The loss of credibility prevented BJP from deriving electoral benefits solely from the Ram Janmabhoomi issue.
Stranded at the ballot far from where it needed to be to stake power in Delhi, the ‘politically untouchable’ BJP consciously embarked upon blunting the jagged edges of its Hindutva outreach.
In the first of its most noticeable steps, BJP renounced the use of extrajudicial means to attain its goal of freeing Ram Janmabhoomi. Its 1989 Palampur resolution was effectively dead in the water.
But even though he had expressed sadness, Advani was also clear that for BJP, “December 6 represented an epoch-making day in the life of India and also of Hindus.”
In his autobiography he writes: “Thus, through an action that neither the leaders of the temple movement nor the leaders of the central government could control or prevent, a group of Kar Sewaks delivered their own verdict on some of the seminal questions of Indian history, both medieval and modern. Ram or Babar? Genuine secularism or pseudo secularism? Justice for all or always appeasement of some? Are Hindus to remain perpetually divided on caste, regional and linguistic lines or should they unite when fundamental challenges confront faith…?”
Advani could well have been addressing these questions to the ideological opponents of BJP-RSS.
For years, there has been a concerted attempt by the “rootless anglicised elite”, as writer-diplomat Pavan K Varma describes them, to de-hyphenate Bharat’s Hindu roots from our civilisational history.
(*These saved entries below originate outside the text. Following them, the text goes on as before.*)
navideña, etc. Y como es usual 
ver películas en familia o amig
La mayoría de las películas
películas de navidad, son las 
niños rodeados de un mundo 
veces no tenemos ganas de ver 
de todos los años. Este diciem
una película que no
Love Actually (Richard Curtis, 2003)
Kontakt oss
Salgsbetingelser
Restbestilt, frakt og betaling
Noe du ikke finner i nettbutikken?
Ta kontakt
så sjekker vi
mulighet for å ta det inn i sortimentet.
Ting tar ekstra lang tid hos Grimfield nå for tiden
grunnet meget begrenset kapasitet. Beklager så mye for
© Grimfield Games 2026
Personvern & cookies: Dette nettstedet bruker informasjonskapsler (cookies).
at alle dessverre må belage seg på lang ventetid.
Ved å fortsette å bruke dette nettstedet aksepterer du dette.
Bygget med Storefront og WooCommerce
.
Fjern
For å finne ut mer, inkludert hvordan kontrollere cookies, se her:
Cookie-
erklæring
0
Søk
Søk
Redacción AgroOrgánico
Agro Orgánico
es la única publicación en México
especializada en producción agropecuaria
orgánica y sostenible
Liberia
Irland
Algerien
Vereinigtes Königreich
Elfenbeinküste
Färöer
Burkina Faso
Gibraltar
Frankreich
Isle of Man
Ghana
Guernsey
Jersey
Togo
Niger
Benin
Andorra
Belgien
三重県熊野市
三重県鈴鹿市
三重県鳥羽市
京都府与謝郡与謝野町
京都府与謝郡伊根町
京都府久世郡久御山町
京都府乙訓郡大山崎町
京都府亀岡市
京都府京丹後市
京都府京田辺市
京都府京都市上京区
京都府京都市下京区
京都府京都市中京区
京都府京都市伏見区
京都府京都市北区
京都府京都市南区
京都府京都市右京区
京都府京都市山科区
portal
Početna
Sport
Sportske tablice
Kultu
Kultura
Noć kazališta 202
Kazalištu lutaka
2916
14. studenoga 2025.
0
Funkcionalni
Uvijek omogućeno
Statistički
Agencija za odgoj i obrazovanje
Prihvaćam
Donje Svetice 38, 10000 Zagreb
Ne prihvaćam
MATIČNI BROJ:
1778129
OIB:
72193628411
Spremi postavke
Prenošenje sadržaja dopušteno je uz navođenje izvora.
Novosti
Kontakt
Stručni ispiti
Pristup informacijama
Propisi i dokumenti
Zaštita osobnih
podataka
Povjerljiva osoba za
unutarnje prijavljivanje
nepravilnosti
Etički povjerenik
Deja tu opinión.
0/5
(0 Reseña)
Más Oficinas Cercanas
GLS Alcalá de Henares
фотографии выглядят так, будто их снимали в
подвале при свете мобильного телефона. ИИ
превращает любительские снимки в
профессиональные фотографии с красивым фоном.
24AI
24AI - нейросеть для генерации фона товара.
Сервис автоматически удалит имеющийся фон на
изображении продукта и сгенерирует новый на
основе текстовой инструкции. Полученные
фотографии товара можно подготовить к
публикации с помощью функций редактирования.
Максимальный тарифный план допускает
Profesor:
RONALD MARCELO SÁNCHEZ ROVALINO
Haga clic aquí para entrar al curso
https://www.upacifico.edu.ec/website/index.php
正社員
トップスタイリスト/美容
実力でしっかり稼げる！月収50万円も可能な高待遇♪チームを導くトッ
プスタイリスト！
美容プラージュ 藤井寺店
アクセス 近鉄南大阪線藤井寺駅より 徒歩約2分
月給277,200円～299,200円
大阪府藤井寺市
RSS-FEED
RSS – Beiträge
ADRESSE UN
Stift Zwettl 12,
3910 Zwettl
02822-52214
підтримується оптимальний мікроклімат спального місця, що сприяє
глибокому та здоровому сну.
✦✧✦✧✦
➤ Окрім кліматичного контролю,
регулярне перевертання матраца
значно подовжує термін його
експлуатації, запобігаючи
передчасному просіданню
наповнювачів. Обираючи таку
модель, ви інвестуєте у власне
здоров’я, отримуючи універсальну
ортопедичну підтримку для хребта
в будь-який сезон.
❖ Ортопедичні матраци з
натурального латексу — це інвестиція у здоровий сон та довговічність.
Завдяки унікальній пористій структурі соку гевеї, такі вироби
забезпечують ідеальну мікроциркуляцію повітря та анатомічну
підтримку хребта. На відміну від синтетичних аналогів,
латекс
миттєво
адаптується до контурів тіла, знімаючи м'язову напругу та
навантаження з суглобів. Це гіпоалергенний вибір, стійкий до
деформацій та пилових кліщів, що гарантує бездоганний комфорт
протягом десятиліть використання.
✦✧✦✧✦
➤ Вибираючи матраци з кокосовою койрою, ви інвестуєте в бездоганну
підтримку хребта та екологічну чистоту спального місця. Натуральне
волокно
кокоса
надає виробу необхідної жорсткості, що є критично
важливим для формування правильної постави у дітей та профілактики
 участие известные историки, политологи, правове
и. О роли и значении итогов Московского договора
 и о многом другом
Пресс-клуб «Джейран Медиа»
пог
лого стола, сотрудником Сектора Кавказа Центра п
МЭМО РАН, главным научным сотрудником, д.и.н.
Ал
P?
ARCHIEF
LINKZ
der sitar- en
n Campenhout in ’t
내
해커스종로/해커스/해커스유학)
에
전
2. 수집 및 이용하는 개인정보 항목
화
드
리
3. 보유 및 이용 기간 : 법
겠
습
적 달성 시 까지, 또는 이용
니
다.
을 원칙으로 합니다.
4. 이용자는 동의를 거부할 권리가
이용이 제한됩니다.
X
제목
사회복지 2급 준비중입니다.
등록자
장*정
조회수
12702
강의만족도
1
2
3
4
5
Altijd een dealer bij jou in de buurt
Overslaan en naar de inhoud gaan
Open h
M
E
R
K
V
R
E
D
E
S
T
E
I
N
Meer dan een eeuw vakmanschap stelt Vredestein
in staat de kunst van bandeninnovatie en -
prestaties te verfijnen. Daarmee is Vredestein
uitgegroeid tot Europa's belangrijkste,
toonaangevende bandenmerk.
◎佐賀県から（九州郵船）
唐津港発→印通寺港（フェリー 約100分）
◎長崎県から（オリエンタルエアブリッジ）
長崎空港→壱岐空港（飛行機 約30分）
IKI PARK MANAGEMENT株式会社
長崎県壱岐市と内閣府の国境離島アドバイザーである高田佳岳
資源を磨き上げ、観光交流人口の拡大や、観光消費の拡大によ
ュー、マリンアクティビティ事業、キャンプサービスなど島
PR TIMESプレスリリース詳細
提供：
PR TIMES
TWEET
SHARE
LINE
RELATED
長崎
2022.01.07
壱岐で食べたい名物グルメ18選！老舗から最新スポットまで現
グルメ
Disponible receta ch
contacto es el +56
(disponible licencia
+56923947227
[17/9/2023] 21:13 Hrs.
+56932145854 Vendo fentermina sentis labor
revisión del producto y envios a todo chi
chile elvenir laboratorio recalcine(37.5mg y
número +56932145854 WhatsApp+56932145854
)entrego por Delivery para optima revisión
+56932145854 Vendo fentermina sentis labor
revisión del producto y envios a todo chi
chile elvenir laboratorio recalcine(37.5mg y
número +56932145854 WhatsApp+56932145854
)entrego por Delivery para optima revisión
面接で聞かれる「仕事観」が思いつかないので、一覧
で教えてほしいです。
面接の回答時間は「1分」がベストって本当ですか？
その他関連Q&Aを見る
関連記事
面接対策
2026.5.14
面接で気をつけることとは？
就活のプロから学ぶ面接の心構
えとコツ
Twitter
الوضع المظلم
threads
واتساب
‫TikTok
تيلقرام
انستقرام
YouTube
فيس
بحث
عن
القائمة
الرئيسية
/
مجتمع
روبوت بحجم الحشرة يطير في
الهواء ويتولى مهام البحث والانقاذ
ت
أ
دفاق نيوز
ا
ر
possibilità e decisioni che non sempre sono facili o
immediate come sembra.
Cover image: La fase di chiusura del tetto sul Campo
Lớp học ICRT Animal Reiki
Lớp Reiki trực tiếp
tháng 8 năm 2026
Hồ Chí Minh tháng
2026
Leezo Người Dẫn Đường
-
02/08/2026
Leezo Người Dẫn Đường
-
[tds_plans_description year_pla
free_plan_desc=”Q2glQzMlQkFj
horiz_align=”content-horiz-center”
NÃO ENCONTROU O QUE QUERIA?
Many years ago, VS Naipaul had assessed Romila Thapar’s book on Indian history and likened it to displaying a “Marxist attitude to history, which in substance says: there is a higher truth behind the invasions— feudalism and all that. The correct truth is the way the invaders looked at their actions. They were conquering, they were subjugating… Only now are the people beginning to understand that there has been a great vandalizing of India… What is happening in India is a mighty creative process. Indian intellectuals, who want to be secure in their liberal beliefs, may not understand what is going on… but every other Indian knows precisely what is happening: Deep down he knows that a larger response is emerging even if at times this response appears in his eyes to be threatening.”
Naipaul may have presaged the emergence of a “larger response”, but threatening it isn’t.
Today’s Ayodhya is far more than a one-time staging ground for an epochal movement centred on the reclamation of Hindu religious rights. It is now conceived to serve as a cradle of a ‘sabke Ram’.
Indeed, Ayodhya’s temple to ‘sabke Ram’ may be the centrepiece of the Ram Janmabhoomi complex but it also houses temples to other venerables associated with the Ramayana.
Many disadvantaged communities—Dalits, SCs and STs—view themselves as the legatees of Valmiki, Sabari, Jatayu, Vishwamitra, Vashishta, and Hanuman.
The exaltation of icons revered by these marginalised communities is intended to remind them that they are first among equals. That they are being accepted as the prideful custodians of an unbreakable bond with Ram and through him with Hindu universalism.
Clearly then, Ayodhya is not the monotheistic epicentre of a Hindu Mecca or a Hindu Vatican. It is destined to be the symbolic gateway connecting modern India to Bharat’s civilisational inheritance—its all-embracing Sanatana Dharma.